> _Instructions for the task_
Retype the records below word for word, leaving out the pictures.

> _Dataset content_

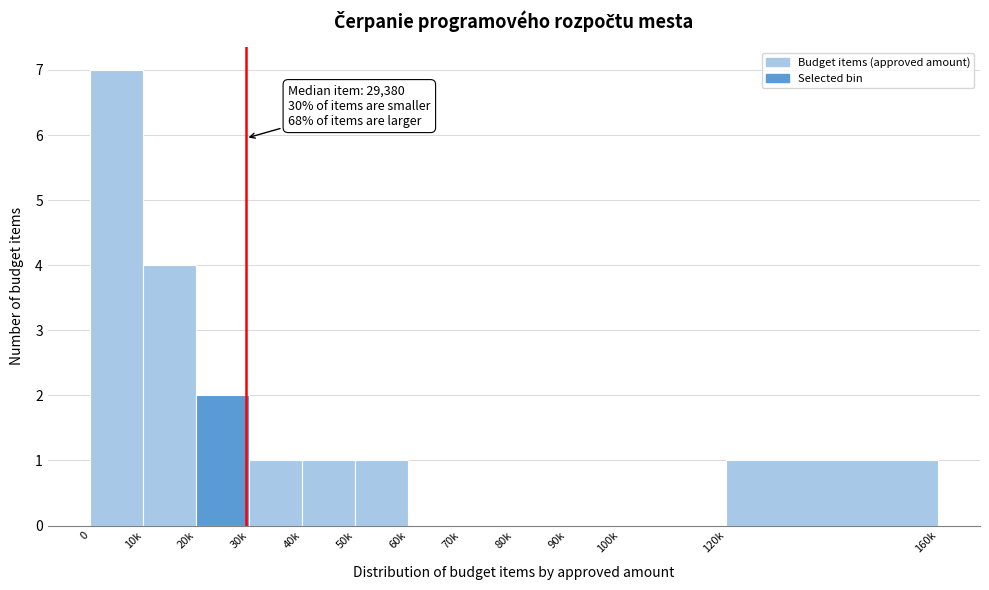

Reading left to right, what are all the values shown in this chart?

0=7	10k=4	20k=2	30k=1	40k=1	50k=1	60k=0	70k=0	80k=0	90k=0	100k=0	120k=1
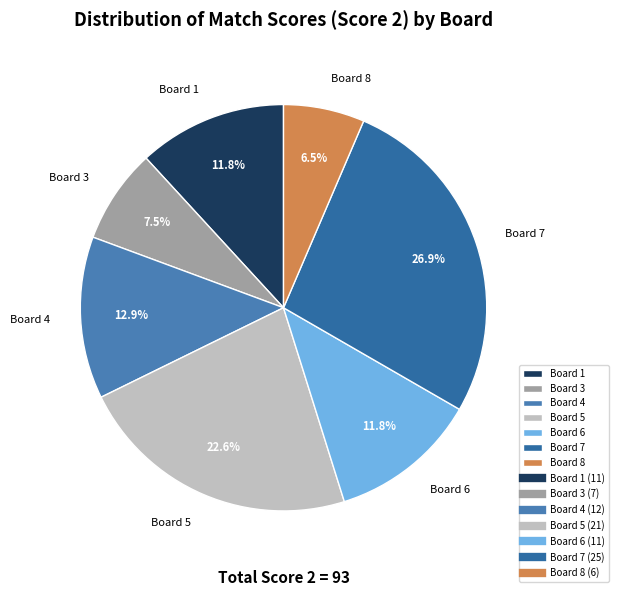

Does any single category account for the majority?

No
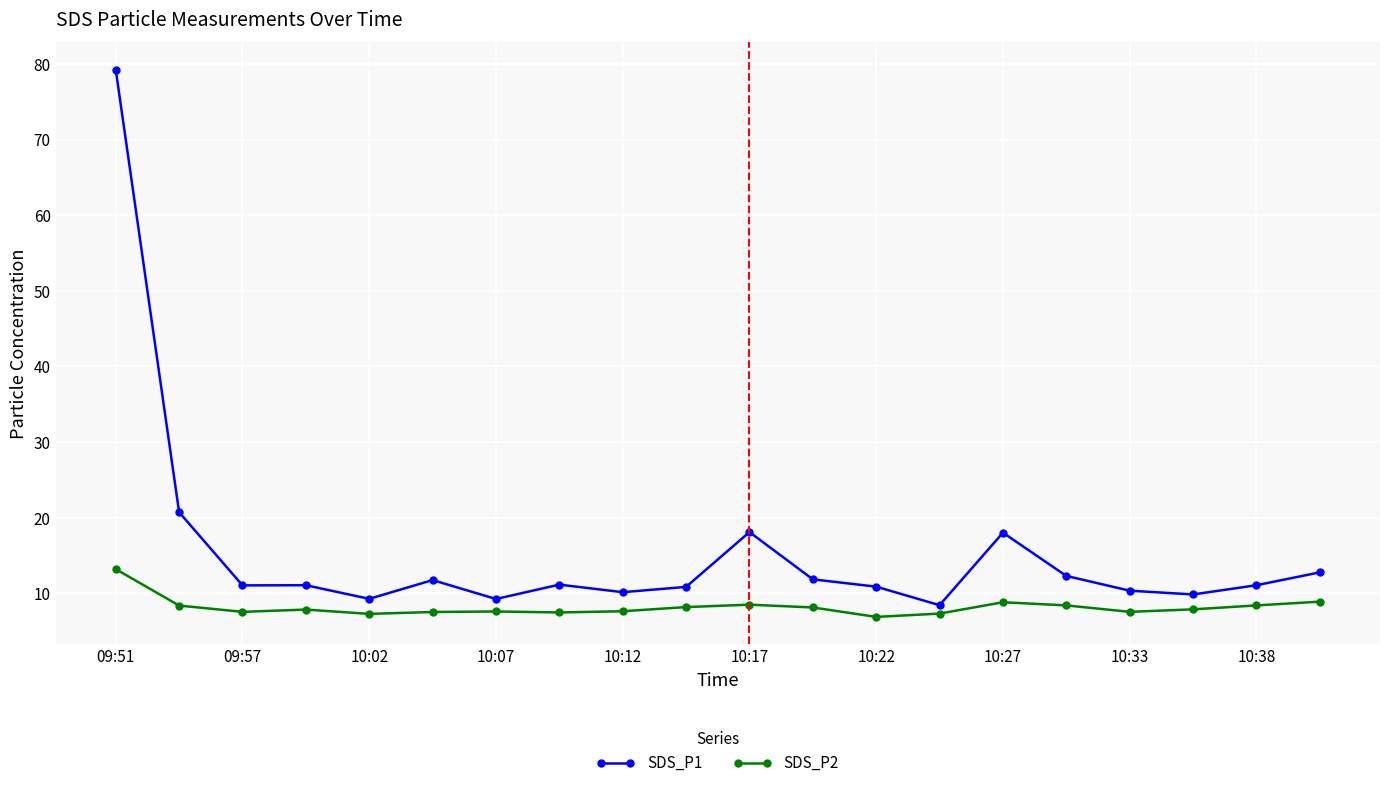

Which series has the largest range (max minus min)?

SDS_P1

> _Completed task_
Reading left to right, what are all the values shown in this chart?

0=7	10k=4	20k=2	30k=1	40k=1	50k=1	60k=0	70k=0	80k=0	90k=0	100k=0	120k=1

Does any single category account for the majority?

No

Which series has the largest range (max minus min)?

SDS_P1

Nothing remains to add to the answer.